Start at the top and transcribe every record through the final line exactly.
____________________
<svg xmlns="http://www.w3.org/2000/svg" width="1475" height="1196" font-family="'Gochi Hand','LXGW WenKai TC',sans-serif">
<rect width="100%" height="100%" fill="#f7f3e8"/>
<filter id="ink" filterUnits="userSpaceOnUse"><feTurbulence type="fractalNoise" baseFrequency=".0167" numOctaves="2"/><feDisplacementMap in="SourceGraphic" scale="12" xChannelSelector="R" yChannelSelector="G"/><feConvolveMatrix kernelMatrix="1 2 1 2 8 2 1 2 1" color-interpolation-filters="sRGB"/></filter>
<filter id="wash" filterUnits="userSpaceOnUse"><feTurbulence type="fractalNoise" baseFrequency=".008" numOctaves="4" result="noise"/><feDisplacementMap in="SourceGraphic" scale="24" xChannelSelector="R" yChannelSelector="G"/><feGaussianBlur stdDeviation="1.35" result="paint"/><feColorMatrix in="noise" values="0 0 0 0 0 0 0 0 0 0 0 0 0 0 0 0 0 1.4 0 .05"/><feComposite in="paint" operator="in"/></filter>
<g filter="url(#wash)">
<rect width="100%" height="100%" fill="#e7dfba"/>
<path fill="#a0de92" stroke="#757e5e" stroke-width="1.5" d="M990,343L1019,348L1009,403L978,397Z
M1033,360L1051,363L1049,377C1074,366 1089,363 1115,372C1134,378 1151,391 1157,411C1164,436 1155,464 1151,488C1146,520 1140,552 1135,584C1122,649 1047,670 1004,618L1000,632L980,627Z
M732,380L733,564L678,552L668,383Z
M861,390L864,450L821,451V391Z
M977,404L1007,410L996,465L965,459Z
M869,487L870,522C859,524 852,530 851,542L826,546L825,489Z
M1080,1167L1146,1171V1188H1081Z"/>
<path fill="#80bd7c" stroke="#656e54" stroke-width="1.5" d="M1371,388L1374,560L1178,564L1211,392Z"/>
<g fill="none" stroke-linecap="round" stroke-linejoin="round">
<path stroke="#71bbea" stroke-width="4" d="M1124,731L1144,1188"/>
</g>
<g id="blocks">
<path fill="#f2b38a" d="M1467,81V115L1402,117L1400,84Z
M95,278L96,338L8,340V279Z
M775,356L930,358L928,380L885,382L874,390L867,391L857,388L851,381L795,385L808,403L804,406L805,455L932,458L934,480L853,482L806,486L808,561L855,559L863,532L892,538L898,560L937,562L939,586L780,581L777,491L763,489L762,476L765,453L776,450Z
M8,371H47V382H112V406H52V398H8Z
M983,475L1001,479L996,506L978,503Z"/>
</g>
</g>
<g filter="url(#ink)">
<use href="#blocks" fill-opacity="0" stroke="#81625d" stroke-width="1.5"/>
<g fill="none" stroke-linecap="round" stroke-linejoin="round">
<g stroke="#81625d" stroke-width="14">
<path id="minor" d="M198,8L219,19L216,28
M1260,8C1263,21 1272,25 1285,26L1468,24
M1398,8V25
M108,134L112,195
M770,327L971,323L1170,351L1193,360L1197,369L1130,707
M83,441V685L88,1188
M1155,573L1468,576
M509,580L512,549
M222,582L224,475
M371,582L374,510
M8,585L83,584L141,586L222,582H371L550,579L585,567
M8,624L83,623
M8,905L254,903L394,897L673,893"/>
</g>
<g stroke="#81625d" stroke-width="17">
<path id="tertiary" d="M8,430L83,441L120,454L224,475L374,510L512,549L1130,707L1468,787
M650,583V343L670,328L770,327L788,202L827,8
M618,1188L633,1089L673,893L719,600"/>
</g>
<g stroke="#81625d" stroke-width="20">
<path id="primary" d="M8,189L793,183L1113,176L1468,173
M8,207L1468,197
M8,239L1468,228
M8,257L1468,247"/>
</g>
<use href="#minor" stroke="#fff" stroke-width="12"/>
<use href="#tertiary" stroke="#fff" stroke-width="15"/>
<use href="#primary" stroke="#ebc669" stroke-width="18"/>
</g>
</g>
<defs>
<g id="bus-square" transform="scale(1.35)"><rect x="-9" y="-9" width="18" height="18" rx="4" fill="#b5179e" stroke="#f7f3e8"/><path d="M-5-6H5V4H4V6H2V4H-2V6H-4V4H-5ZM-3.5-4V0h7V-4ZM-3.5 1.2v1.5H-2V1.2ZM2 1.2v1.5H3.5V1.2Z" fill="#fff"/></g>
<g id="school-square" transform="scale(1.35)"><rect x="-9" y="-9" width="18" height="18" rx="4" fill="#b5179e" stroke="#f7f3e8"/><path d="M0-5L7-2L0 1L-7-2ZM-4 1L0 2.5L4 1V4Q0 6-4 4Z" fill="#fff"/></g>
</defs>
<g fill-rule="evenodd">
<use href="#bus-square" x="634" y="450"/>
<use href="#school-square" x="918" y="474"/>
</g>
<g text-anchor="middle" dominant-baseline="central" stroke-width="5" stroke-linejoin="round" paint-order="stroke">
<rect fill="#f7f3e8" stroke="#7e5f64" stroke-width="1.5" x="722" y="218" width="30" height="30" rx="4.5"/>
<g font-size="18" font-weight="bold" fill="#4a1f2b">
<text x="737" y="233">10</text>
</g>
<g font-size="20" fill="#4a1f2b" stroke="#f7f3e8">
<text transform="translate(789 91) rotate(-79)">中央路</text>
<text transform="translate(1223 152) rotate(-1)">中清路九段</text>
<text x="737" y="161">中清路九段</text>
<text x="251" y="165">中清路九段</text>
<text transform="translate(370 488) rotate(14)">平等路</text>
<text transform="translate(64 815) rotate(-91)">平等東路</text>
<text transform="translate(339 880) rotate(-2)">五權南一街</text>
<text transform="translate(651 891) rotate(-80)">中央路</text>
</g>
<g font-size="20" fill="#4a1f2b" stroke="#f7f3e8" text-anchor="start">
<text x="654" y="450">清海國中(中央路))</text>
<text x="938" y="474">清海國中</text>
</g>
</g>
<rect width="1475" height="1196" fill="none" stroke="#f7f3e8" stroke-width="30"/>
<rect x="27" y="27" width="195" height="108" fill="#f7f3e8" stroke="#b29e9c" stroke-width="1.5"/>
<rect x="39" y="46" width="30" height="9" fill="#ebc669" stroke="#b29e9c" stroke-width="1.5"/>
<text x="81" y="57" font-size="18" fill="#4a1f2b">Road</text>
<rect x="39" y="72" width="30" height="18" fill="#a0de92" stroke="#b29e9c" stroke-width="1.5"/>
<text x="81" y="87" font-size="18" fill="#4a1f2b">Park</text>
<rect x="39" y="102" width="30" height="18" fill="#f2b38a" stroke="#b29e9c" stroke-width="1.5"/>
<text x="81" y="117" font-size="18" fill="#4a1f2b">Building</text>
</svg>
____________________
- _OUTPUT BELOW_
<svg xmlns="http://www.w3.org/2000/svg" width="1475" height="1196" font-family="'Gochi Hand','LXGW WenKai TC',sans-serif">
<rect width="100%" height="100%" fill="#f7f3e8"/>
<filter id="ink" filterUnits="userSpaceOnUse"><feTurbulence type="fractalNoise" baseFrequency=".0167" numOctaves="2"/><feDisplacementMap in="SourceGraphic" scale="12" xChannelSelector="R" yChannelSelector="G"/><feConvolveMatrix kernelMatrix="1 2 1 2 8 2 1 2 1" color-interpolation-filters="sRGB"/></filter>
<filter id="wash" filterUnits="userSpaceOnUse"><feTurbulence type="fractalNoise" baseFrequency=".008" numOctaves="4" result="noise"/><feDisplacementMap in="SourceGraphic" scale="24" xChannelSelector="R" yChannelSelector="G"/><feGaussianBlur stdDeviation="1.35" result="paint"/><feColorMatrix in="noise" values="0 0 0 0 0 0 0 0 0 0 0 0 0 0 0 0 0 1.4 0 .05"/><feComposite in="paint" operator="in"/></filter>
<g filter="url(#wash)">
<rect width="100%" height="100%" fill="#e7dfba"/>
<path fill="#a0de92" stroke="#757e5e" stroke-width="1.5" d="M990,343L1019,348L1009,403L978,397Z
M1033,360L1051,363L1049,377C1074,366 1089,363 1115,372C1134,378 1151,391 1157,411C1164,436 1155,464 1151,488C1146,520 1140,552 1135,584C1122,649 1047,670 1004,618L1000,632L980,627Z
M732,380L733,564L678,552L668,383Z
M861,390L864,450L821,451V391Z
M977,404L1007,410L996,465L965,459Z
M869,487L870,522C859,524 852,530 851,542L826,546L825,489Z
M1080,1167L1146,1171V1188H1081Z"/>
<path fill="#80bd7c" stroke="#656e54" stroke-width="1.5" d="M1371,388L1374,560L1178,564L1211,392Z"/>
<g fill="none" stroke-linecap="round" stroke-linejoin="round">
<path stroke="#71bbea" stroke-width="4" d="M1124,731L1144,1188"/>
</g>
<g id="blocks">
<path fill="#f2b38a" d="M1467,81V115L1402,117L1400,84Z
M95,278L96,338L8,340V279Z
M775,356L930,358L928,380L885,382L874,390L867,391L857,388L851,381L795,385L808,403L804,406L805,455L932,458L934,480L853,482L806,486L808,561L855,559L863,532L892,538L898,560L937,562L939,586L780,581L777,491L763,489L762,476L765,453L776,450Z
M8,371H47V382H112V406H52V398H8Z
M983,475L1001,479L996,506L978,503Z"/>
</g>
</g>
<g filter="url(#ink)">
<use href="#blocks" fill-opacity="0" stroke="#81625d" stroke-width="1.5"/>
<g fill="none" stroke-linecap="round" stroke-linejoin="round">
<g stroke="#81625d" stroke-width="14">
<path id="minor" d="M198,8L219,19L216,28
M1260,8C1263,21 1272,25 1285,26L1468,24
M1398,8V25
M108,134L112,195
M770,327L971,323L1170,351L1193,360L1197,369L1130,707
M83,441V685L88,1188
M1155,573L1468,576
M509,580L512,549
M222,582L224,475
M371,582L374,510
M8,585L83,584L141,586L222,582H371L550,579L585,567
M8,624L83,623
M8,905L254,903L394,897L673,893"/>
</g>
<g stroke="#81625d" stroke-width="17">
<path id="tertiary" d="M8,430L83,441L120,454L224,475L374,510L512,549L1130,707L1468,787
M650,583V343L670,328L770,327L788,202L827,8
M618,1188L633,1089L673,893L719,600"/>
</g>
<g stroke="#81625d" stroke-width="20">
<path id="primary" d="M8,189L793,183L1113,176L1468,173
M8,207L1468,197
M8,239L1468,228
M8,257L1468,247"/>
</g>
<use href="#minor" stroke="#fff" stroke-width="12"/>
<use href="#tertiary" stroke="#fff" stroke-width="15"/>
<use href="#primary" stroke="#ebc669" stroke-width="18"/>
</g>
</g>
<defs>
<g id="bus-square" transform="scale(1.35)"><rect x="-9" y="-9" width="18" height="18" rx="4" fill="#b5179e" stroke="#f7f3e8"/><path d="M-5-6H5V4H4V6H2V4H-2V6H-4V4H-5ZM-3.5-4V0h7V-4ZM-3.5 1.2v1.5H-2V1.2ZM2 1.2v1.5H3.5V1.2Z" fill="#fff"/></g>
<g id="school-square" transform="scale(1.35)"><rect x="-9" y="-9" width="18" height="18" rx="4" fill="#b5179e" stroke="#f7f3e8"/><path d="M0-5L7-2L0 1L-7-2ZM-4 1L0 2.5L4 1V4Q0 6-4 4Z" fill="#fff"/></g>
</defs>
<g fill-rule="evenodd">
<use href="#bus-square" x="634" y="450"/>
<use href="#school-square" x="918" y="474"/>
</g>
<g text-anchor="middle" dominant-baseline="central" stroke-width="5" stroke-linejoin="round" paint-order="stroke">
<rect fill="#f7f3e8" stroke="#7e5f64" stroke-width="1.5" x="722" y="218" width="30" height="30" rx="4.5"/>
<g font-size="18" font-weight="bold" fill="#4a1f2b">
<text x="737" y="233">10</text>
</g>
<g font-size="20" fill="#4a1f2b" stroke="#f7f3e8">
<text transform="translate(789 91) rotate(-79)">中央路</text>
<text transform="translate(1223 152) rotate(-1)">中清路九段</text>
<text x="737" y="161">中清路九段</text>
<text x="251" y="165">中清路九段</text>
<text transform="translate(370 488) rotate(14)">平等路</text>
<text transform="translate(64 815) rotate(-91)">平等東路</text>
<text transform="translate(339 880) rotate(-2)">五權南一街</text>
<text transform="translate(651 891) rotate(-80)">中央路</text>
</g>
<g font-size="20" fill="#4a1f2b" stroke="#f7f3e8" text-anchor="start">
<text x="654" y="450">清海國中(中央路))</text>
<text x="938" y="474">清海國中</text>
</g>
</g>
<rect width="1475" height="1196" fill="none" stroke="#f7f3e8" stroke-width="30"/>
<rect x="27" y="27" width="195" height="108" fill="#f7f3e8" stroke="#b29e9c" stroke-width="1.5"/>
<rect x="39" y="46" width="30" height="9" fill="#ebc669" stroke="#b29e9c" stroke-width="1.5"/>
<text x="81" y="57" font-size="18" fill="#4a1f2b">Road</text>
<rect x="39" y="72" width="30" height="18" fill="#a0de92" stroke="#b29e9c" stroke-width="1.5"/>
<text x="81" y="87" font-size="18" fill="#4a1f2b">Park</text>
<rect x="39" y="102" width="30" height="18" fill="#f2b38a" stroke="#b29e9c" stroke-width="1.5"/>
<text x="81" y="117" font-size="18" fill="#4a1f2b">Building</text>
</svg>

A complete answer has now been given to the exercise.